3 Thoughts About The V-Go Insulin Delivery Device

I had a chance this week to spend some hands-on time learning about the new V-Go insulin delivery device from Valeritas.  Valeritas’ website states that “The V-Go is engineered to simplify basalbolus insulin therapy for the millions of people suffering from Type 2 diabetes.”


The facts:

– This is the first disposable insulin-delivery device that will give basal-bolus insulin.

– It is mechanical, containing no electronics.

– It is designed to be worn for 24 hours before it needs to be refilled with insulin.

– The needle is a 30 gauge needle that stays in the user while the V-Go is in use.

– The V-Go comes in 3 “sizes”: one that delivers 20 units of basal insulin over 24 hours, one that delivers 30 units, and one that delivers 40 units.  Each device is also capable of giving bolus insulin in 2 unit increments up to 36 total units of bolus insulin per 24 hour period.

Three thoughts about the V-Go:

1) Convenient: This device appears well-built and relatively easy to use.  It is about the size of an Omnipod, and because it is placed on the user for 24 hours straight, allows her to leave insulin at home when going out for the day.  The device needs to be refilled every 24 hours with rapid-acting insulin.  So, the user need only take fingerstick/testing supplies out with her when going to work, running errands, or going out to meals.  It is also somewhat elegant that there are no electronics in the device.

2) Not enough insulin for some patients: Though this device promises convenience, the amount of insulin that can be delivered is too little for some people with type 2 diabetes.  The most that can be delivered is 40 units of basal insulin and 12 units of bolus insulin per meal (totaling 36 units of bolus insulin a day).

3) Inability to titrate: The device comes in 3 sizes, each delivering a set basal amount of insulin over 24 hours.  These are either 20, 30, or 40 units.  While this may be useful for a patient who has already been on a steady dose of basal insulin, it does not give much flexibility to titrate doses.  Once a patient has paid her co-pay at the pharmacy and picked up a month’s supply, she would have to pay again to switch to a different basal rate.

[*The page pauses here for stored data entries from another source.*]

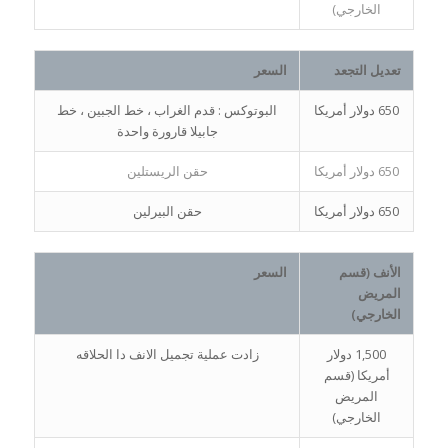
الخارجي)
تعديل التجعد
السعر
650 دولار أمريكا
البوتوكس : قدم الغراب ، خط الجبين ، خط
جابيلا قارورة واحدة
650 دولار أمريكا
حقن الريستلين
650 دولار أمريكا
حقن البيرلين
الأنف (قسم
السعر
المريض
الخارجي)
1,500 دولار
زادت عملية تجميل الانف دا الحلاقه
أمريكا (قسم
المريض
الخارجي)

I think this device represents an interesting start towards a market that will likely increase rapidly in the next few years of devices intended to deliver insulin to people with type 2 diabetes.  Given the above limitations, I think it’s overall usefulness will prove limited, but I look forward to seeing what future iterations and generations of devices will look like.

What do you think?  Would you want to try this (either patients with type 2 diabetes or providers caring for patients with type 2 diabetes)?